Here is the same idea put a slightly different way by the Pachamama Alliance: “. . .  we are at a moment in history when the Eagle — representing intellect and the mind — and the Condor — representing wisdom and the heart — must come together to ensure the continued existence of humankind.”

And there are two particular groups of people playing a hugely significant role in the Condor’s merging with the Eagle (i.e., Planet Earth’s merging with the global legal system): the young and the indigenous. For some reason, they seem to think they have a say in what happens next on the planet.

Take, for instance, the lawsuit known as Held v. State of Montana, in which 16 Montana young people, ranging in age from 20 to 4, represented by the nonprofit law firm Our Children’s Trust, have sued their state for failing to curb or adequately control the fossil industry, thus contributing to such climate-related issues as wildfires and drought.

The suit, which seeks not money but a court ruling declaring the state’s relationship with the fossil fuel industry to be unconstitutional, points out: “Children are uniquely vulnerable to the consequences of the climate crisis, which harms Youth Plaintiffs’ physical and psychological health and safety, interferes with family and cultural foundations and integrity, and causes economic deprivations.”

The big news is that the case, which was filed nearly two years ago, will actually go to trial. The trial date has been set for February 2023.

Wow, a year from now. This hardly seems like “breaking” news and more like “maybe, someday” news, but it is nonetheless the first children’s climate trial in U.S. history, and presumably not the last. Perhaps it seems like an infinitesimally small moment in the endless struggle to create a climate-aware, trans-national, border-free planet — one world! — but the change we are seeking will not be something that happens dramatically.
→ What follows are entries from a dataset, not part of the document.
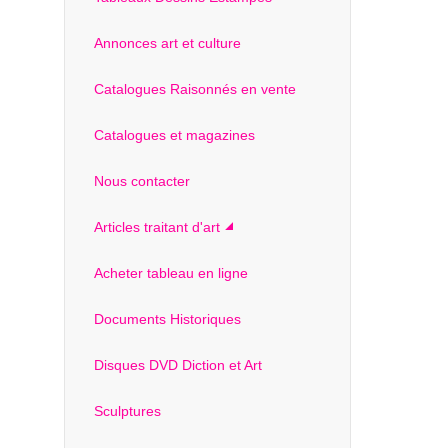
Annonces art et culture
Catalogues Raisonnés en vente
Catalogues et magazines
Nous contacter
Articles traitant d'art
Acheter tableau en ligne
Documents Historiques
Disques DVD Diction et Art
Sculptures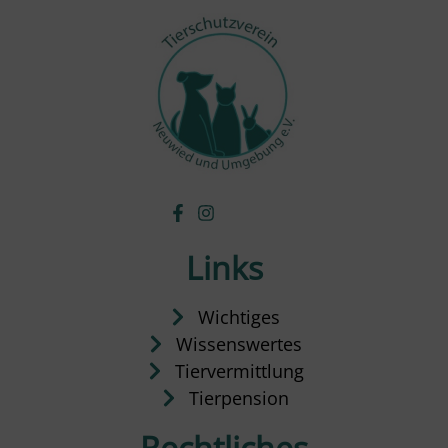
Links
Wichtiges
Wissenswertes
Tiervermittlung
Tierpension
Rechtliches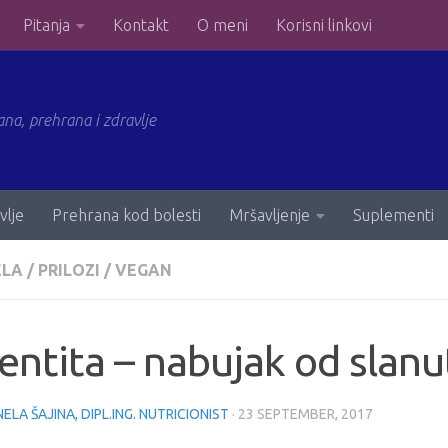
Pitanja
Kontakt
O meni
Korisni linkovi
ana, prehrana i zdravlje
vlje
Prehrana kod bolesti
Mršavljenje
Suplementi
ELA
/
PRILOZI
/
VEGAN
entita – nabujak od slanu
ELA ŠAJINA, DIPL.ING. NUTRICIONIST
·
23 SEPTEMBER, 2017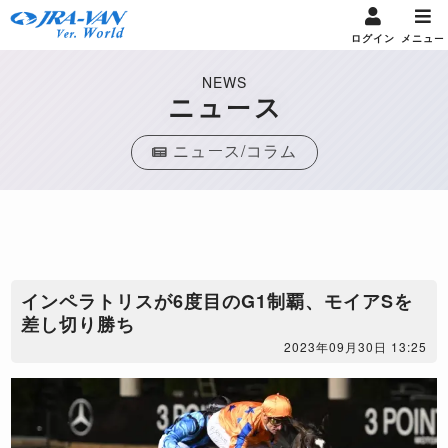
ログイン
メニュー
NEWS
ニュース
ニュース/コラム
インペラトリスが6度目のG1制覇、モイアSを
差し切り勝ち
2023年09月30日 13:25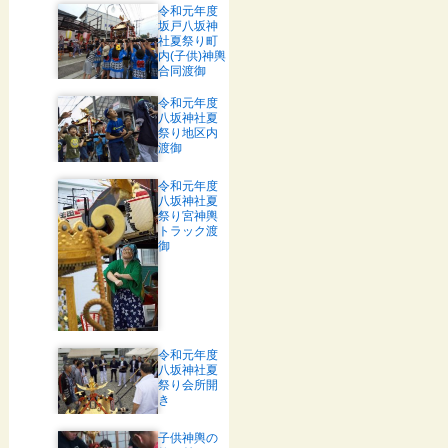
令和元年度
坂戸八坂神
社夏祭り町
内(子供)神輿
合同渡御
令和元年度
八坂神社夏
祭り地区内
渡御
令和元年度
八坂神社夏
祭り宮神輿
トラック渡
御
令和元年度
八坂神社夏
祭り会所開
き
子供神輿の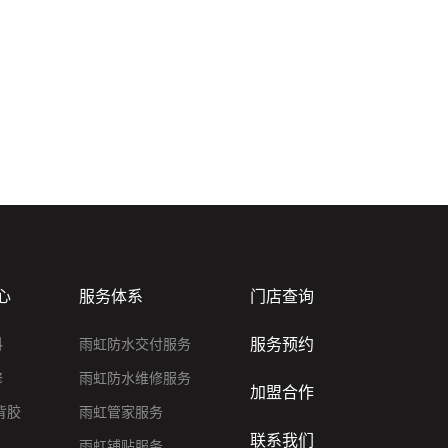
心
服务体系
门店查询
服务预约
料
雨虹防水交付服务
修
雨虹防水维修服务
加盟合作
背胶
雨虹管家服务
联系我们
雨虹铺贴服务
This is about love, not drama. This is about growing up.

Thus the court systems, in countries all across the planet, are being forced to rethink the meaning and reach of “law” itself, which at best is a frequently flawed and inadequate human construct, the enforcement of which may or may not maintain an orderly world. Often enough, it makes matters worse. Nonetheless, the world’s court systems represent a collective moral construction project. Environmentalists everywhere are certainly right to assert themselves and participate in it, regardless of outcome.

Consider, for instance, the odd outcome of the first lawsuit in the world that used the Rights of Nature provision, as the Columbia Climate School website explains. This was in Ecuador, in 2011. The Global Alliance for Rights of Nature filed suit against a construction company in the process of building a road across the Vilcabamba River and dumping rubble into the river. Who cares? It’s just a river.
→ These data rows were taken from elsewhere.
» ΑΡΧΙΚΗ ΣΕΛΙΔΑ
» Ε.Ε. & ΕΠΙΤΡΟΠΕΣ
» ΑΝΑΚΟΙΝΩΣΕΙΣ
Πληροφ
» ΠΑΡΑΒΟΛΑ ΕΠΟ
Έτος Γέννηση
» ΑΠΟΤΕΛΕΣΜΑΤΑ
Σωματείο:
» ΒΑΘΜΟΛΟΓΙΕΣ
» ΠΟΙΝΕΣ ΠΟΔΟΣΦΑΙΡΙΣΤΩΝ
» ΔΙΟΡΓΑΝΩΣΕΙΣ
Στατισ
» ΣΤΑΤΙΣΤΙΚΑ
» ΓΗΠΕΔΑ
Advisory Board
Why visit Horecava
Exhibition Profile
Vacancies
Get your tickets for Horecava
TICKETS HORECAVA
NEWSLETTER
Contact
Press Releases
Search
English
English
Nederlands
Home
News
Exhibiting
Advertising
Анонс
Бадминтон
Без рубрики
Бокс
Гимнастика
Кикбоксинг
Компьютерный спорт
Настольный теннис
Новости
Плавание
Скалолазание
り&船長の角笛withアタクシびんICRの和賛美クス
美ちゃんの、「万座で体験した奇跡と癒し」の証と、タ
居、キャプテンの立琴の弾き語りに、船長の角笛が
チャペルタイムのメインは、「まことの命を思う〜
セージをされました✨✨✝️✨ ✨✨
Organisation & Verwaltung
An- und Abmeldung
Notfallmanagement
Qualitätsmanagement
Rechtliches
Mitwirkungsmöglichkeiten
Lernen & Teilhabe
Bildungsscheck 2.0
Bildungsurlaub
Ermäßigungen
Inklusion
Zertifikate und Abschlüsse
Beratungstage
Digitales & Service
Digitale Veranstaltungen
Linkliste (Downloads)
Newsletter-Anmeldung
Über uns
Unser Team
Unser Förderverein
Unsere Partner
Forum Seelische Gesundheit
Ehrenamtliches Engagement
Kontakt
But the plaintiffs won the suit; the company presumably was ordered to stop trashing the river. However, the company had another card to play. It ignored the ruling and continued dumping rubble. And the plaintiffs had no money left to file a second suit. The raw wound was left untreated.

But other suits over the years have had success and have chipped away at the impunity of corporations and wealthy business owners to do what they want and must to make money on a dead planet.

Obviously change comes slowly, especially when so much of the moneyed, consuming world remains ignorant of the Condor. But a shift is nonetheless occurring. I hear her wings flapping.